ナデシコに乗艦が決まっていたシン、一騎、総士に加えて騎士ユニコーンが参加することになったのだが、マークザインとマークニヒトから降りた一騎と総士がナデシコの格納庫で難しい顔をしていた。
「何故マークジーベンがある……」
空気を察したのか遠見が歩いてくる。
「わたしが頼んだからだよ。皆城くん、一騎くん。」
「どうして……」
「マークジーベンがもっと色々出来るように調整してもらう。その最短ルートだから」
「島のスタッフでも充分だろう?カノンが残してくれたデータもある」
「……わたしのSDPと近い能力を持っていて、尚且つ島のスタッフよりも上手く早くファフナーを調整出来る人に心当りがあるの」
「そんな都合のいい人間がいるものか」
総士は真矢に島に残ってほしいがために少々冷たく接してしまうも、一人の人物の名前を出されて反論出来なくなる。
「今はザフトにいる、キラ・ヤマトさんだよ」
全ての補給や修理を終えたナデシコは、突如としてエンジンを稼働状態まで吹かし始めた。
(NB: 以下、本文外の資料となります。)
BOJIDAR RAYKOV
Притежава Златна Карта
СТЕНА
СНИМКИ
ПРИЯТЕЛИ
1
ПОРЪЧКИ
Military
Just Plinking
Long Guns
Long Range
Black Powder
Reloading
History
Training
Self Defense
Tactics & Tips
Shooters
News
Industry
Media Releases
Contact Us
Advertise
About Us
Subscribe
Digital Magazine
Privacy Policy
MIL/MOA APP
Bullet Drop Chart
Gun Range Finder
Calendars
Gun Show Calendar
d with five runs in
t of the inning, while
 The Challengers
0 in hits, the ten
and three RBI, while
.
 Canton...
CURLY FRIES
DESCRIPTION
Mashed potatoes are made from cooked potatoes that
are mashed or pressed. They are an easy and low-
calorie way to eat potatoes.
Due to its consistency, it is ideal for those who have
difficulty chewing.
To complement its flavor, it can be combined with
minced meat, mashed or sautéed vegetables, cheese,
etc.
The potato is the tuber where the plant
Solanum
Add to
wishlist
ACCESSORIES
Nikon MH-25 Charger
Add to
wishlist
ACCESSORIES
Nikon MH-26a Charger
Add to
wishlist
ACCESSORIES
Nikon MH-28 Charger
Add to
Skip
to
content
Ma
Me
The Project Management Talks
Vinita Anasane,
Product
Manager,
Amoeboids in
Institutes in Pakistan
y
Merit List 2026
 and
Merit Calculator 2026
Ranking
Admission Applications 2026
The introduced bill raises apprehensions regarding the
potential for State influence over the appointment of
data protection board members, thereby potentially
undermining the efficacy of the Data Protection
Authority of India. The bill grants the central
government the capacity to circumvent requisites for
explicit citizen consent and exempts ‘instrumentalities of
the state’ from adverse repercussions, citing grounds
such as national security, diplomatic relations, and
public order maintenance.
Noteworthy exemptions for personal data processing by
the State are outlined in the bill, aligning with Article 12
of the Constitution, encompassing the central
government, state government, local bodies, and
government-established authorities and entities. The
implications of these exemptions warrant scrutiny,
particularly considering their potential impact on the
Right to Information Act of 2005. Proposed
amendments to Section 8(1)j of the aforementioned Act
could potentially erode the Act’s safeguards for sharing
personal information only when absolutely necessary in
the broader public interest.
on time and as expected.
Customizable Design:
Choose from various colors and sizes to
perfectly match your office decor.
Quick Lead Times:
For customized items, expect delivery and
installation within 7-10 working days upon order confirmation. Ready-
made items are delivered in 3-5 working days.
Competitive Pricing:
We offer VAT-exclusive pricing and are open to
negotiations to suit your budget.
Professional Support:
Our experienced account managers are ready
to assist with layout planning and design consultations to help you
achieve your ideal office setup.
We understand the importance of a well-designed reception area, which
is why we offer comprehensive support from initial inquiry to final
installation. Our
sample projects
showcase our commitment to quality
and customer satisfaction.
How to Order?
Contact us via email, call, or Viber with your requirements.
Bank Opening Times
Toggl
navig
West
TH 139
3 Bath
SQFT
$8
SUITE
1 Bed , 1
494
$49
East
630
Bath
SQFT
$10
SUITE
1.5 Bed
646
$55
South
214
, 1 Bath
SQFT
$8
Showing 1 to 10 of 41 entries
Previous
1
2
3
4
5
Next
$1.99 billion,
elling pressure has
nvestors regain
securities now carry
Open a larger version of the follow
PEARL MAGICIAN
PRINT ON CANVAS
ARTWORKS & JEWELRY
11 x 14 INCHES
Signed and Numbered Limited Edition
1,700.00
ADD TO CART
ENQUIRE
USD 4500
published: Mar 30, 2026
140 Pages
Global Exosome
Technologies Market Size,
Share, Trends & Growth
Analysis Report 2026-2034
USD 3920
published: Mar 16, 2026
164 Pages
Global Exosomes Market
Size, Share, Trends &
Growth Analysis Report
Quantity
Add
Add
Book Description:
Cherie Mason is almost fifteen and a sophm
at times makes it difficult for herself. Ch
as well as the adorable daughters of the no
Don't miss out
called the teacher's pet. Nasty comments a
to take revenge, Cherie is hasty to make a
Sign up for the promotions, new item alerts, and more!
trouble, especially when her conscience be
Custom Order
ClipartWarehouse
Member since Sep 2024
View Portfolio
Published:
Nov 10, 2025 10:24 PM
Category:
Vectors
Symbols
「艦内に搭乗中のクルーの皆さん。これより当艦は緊急発進します。」
ルリの声がうっすらと流れたのを聞いて、緊張感が漂い始めた。
「何事だ?」
騎士ユニコーンは由希奈や韻子と談笑していたが、急な事態に状況が飲み込めない。
「ちょ、伊奈帆ぉ!」
伊奈帆と銀仮面が通りすぎようとしたのを呼び止める。
「機体で待機していてくれ!オーブ海域で戦闘が始まっている。ある程度ナデシコで近付いたら空戦機体は艦より先行して戦闘に参加する」
「はぁ!?誰、何と戦ってるのよ。」
「エフィドルグだ。ヘッドレスやカクタス……」
伊奈帆はチラッと由希奈をみる。
「クロムクロそっくりな機体も多数確認された。奴等は何故か火星騎士の揚陸城で降りてきた」
「そんな……剣之介……?」
「本人がいる確証はありません。ただ、オーブの一部軍隊が洗脳を受け、同士討ちが始まっている状況です」
黙って聞いていた騎士ユニコーンが大剣を握る。